Het moet gezegd: de negatieve perceptie ten opzichte van Electrabel wordt de laatste maanden ook flink aangewakkerd door de Vlaamse en federale oppositiepartijen, die woedend zijn omdat de nucleaire uitbater een ‘blanco cheque’ heeft gekregen om zijn veertig jaar oude centrales nog eens tien jaar langer uit te baten. ‘Onze kerncentrales zijn de minst betrouwbare wereldwijd’, verkondigde Jean-Marc Nollet van de Franstalige partij Ecolo vorige week in de Kamer van Volksvertegenwoordigers.

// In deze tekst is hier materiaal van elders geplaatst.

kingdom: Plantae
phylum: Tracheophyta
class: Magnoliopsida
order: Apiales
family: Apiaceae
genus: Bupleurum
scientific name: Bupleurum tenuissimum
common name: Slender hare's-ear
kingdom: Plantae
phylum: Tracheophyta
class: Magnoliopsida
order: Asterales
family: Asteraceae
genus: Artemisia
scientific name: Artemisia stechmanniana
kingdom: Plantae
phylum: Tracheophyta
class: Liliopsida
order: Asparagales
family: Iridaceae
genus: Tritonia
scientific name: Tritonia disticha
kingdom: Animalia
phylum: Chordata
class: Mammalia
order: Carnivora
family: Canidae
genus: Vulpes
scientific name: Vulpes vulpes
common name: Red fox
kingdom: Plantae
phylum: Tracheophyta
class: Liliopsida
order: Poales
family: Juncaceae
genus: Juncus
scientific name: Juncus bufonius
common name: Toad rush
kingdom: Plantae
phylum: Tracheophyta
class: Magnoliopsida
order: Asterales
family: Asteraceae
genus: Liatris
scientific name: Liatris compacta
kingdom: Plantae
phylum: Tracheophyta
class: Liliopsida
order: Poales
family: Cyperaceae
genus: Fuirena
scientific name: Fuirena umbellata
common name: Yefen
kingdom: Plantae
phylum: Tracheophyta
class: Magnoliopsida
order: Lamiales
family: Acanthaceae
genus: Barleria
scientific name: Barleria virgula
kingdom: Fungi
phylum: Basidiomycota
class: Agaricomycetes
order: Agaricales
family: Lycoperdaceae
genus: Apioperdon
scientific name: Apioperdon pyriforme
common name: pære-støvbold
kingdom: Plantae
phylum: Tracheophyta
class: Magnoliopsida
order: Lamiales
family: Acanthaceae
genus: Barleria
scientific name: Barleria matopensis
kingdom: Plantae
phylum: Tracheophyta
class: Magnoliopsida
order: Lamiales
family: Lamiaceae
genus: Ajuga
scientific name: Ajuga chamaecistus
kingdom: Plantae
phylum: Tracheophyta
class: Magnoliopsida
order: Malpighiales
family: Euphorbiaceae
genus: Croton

Terwijl Nollet dat zei zwaaide hij met een nieuwe tabel van het Internationaal Atoomenergieagentschap die aantoonde dat de Belgische kerncentrales in de periode 2012-2014 gemiddeld ruim 20% onder hun normale capaciteit presteerden – wereldwijd het slechtste cijfer. Bovendien kunnen niet alle incidenten volgens Nollet worden weggezet als ongevaarlijke technische mankementen. ‘Doel 4 lag bijvoorbeeld van augustus tot december 2014 stil wegens sabotage, waarvan de dader nog altijd niet gevat is. Dat zorgt voor een serieuze deuk in onze veiligheidscultuur.’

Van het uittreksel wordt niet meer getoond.